--- DOCUMENT SEGMENT Enclosed Below ---

80. Memorandum of Conversation1


  • Human Rights and United States Relations with Argentina


  • Lieutenant General Rafael Videla, President of Argentina
  • Col. Malea Gil, Presidency
  • David D. Newsom, Under Secretary for Political Affairs
  • Ambassador Raúl Castro
  • Fernando Rondon, ARA/ECA

The Under Secretary met with President Videla for approximately 90 minutes.

Mr. Newsom opened the conversation, outlining the purpose of his mission, on behalf of the Secretary of State, to seek an improvement in bilateral relations. The Under Secretary said that he recognized the problems Argentina confronted and the extraordinary steps that had to be taken to face the situation. He acknowledged important Argentine steps to restore normalcy, including Christmas releases, action on the Deutsch and Timerman cases, and Red Cross visits.2 The Under Secretary further acknowledged President Videla’s interest in good relations as manifested by the ratification of Tlatelolco, a new civil air agreement and the resolution of all but one investment dispute.3

President Videla welcomed the dialogue he said he began with President Carter and Secretary Vance.4 He commented that dialogue is worthwhile even if disagreeable things are said.

[Page 269]

Mr. Newsom noted that he had read the reports of conversations between Videla and President Carter, Secretary Vance, and Assistant Secretaries Todman and Derian. Newsom remarked that Ambassador Castro has also conveyed the views of the United States, so that President Videla has participated in more than his share of dialogues.

Mr. Newsom then outlined the political situation existent in the United States after the sixties, stemming from Vietnam and controversies over relations with other governments. He stated that there is a strong feeling in the U.S. Congress, represented, for example, by Senator Kennedy and Congressman Fraser, that while we should not interfere in other states, we should not appear to be endorsing the policies of other governments through our assistance programs, when it appears the human rights situations in these countries are not consistent with normal international standards. This predates President Carter’s election. When he ran, human rights was part of his platform and, at the time, Patricia Derian was one of his national campaign managers.

The Under Secretary cited the Eximbank situation as an example of a case where the Executive does not have a free hand. The Bank currently has authorizing legislation before the Congress, part of which deals with lending to human rights problem countries. Eximbank therefore does not wish to take steps which could complicate its dealings with Congress. This is not an embargo as some have pictured.

President Carter, Secretary Vance, and Secretary Brown all recognize the importance of relations with Argentina, Mr. Newsom observed. In confidence, he said he is in Argentina because Secretary Brown raised with Secretary Vance the implications for the U.S. of a possible termination of military relations with Argentina. It was his task to determine, Newsom continued, whether present and future prospects for normalization are such that we can go before Congress and defend the resumption of military relationships on the basis that the Executive is confident of a favorable trend for human rights in Argentina. We recognize there are those who do not want good relations between our two countries. Actions may take place outside the control of Argentina which, nevertheless, affect the climate for relations. We had hoped that the Christmas amnesty would have helped us to demonstrate to Congress that resumption of normal relations is justified. Then we had the disappearance of mothers and nuns and we could not demonstrate a positive trend.

--- End of Enclosed DOCUMENT SEGMENT ---

TASKS TO COMPLETE:
A: According to the memorandum, about how long did the Under Secretary meet with President Videla?
B: Write out the memorandum's passage, beginning at the words "President Videla welcomed" and stopping after "things are said.".
C: Translate this sentence from the memorandum into Spanish: "He commented that dialogue is worthwhile even if disagreeable things are said."
The lines after the memorandum have no role here.

--- EXCERPTED DATA Enclosed Below ---

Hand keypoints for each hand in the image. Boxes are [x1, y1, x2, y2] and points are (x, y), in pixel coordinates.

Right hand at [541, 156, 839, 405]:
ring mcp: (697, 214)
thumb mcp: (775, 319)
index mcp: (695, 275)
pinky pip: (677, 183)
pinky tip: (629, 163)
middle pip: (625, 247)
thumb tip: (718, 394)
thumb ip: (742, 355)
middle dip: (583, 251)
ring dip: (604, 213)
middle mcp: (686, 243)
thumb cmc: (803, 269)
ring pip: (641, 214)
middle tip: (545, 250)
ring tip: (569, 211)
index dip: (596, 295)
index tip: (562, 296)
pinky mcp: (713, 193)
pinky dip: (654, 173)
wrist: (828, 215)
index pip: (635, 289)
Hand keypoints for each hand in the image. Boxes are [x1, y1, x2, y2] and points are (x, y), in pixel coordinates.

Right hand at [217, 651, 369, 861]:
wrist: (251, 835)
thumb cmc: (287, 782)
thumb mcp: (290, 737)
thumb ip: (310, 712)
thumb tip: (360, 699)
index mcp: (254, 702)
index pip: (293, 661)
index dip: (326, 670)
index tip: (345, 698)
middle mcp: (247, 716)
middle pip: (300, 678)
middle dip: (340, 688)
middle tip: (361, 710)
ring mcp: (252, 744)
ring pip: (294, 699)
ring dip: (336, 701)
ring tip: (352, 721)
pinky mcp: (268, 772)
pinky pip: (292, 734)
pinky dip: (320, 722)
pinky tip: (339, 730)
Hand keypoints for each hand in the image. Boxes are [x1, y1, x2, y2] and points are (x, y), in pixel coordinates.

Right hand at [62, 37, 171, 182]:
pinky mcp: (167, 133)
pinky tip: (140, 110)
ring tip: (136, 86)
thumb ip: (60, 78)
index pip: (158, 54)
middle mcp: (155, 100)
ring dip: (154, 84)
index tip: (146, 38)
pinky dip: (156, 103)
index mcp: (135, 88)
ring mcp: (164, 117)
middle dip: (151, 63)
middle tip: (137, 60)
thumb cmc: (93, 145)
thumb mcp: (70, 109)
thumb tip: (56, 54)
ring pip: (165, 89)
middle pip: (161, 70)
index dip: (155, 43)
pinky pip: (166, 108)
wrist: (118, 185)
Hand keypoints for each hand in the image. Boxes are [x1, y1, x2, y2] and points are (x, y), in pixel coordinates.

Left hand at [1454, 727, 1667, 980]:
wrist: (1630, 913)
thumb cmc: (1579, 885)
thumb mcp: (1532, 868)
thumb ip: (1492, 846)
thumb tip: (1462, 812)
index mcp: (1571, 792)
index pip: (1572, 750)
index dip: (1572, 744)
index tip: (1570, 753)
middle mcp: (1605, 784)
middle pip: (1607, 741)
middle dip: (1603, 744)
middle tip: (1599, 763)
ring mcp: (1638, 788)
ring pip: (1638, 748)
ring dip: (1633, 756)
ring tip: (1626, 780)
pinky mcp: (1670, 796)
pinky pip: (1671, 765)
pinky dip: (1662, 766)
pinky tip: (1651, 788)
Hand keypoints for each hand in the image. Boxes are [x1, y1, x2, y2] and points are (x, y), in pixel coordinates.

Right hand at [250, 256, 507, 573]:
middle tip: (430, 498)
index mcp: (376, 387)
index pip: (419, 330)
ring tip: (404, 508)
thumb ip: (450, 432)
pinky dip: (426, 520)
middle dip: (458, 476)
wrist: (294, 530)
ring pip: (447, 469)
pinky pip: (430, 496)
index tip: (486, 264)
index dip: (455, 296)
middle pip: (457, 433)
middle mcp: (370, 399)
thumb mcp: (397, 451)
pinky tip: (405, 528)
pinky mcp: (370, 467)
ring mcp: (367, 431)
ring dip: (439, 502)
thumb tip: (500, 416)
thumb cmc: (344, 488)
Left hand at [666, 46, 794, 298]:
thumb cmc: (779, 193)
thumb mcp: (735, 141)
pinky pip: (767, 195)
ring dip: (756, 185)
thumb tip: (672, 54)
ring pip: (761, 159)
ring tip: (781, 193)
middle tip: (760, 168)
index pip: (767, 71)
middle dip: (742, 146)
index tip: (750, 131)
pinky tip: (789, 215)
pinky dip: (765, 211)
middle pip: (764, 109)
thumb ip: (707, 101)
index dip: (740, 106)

--- End of Enclosed EXCERPTED DATA ---

RESPONSES PER TASK:
A: Approximately 90 minutes.

B:
President Videla welcomed the dialogue he said he began with President Carter and Secretary Vance.4 He commented that dialogue is worthwhile even if disagreeable things are said.

C: Comentó que el diálogo vale la pena aunque se digan cosas desagradables.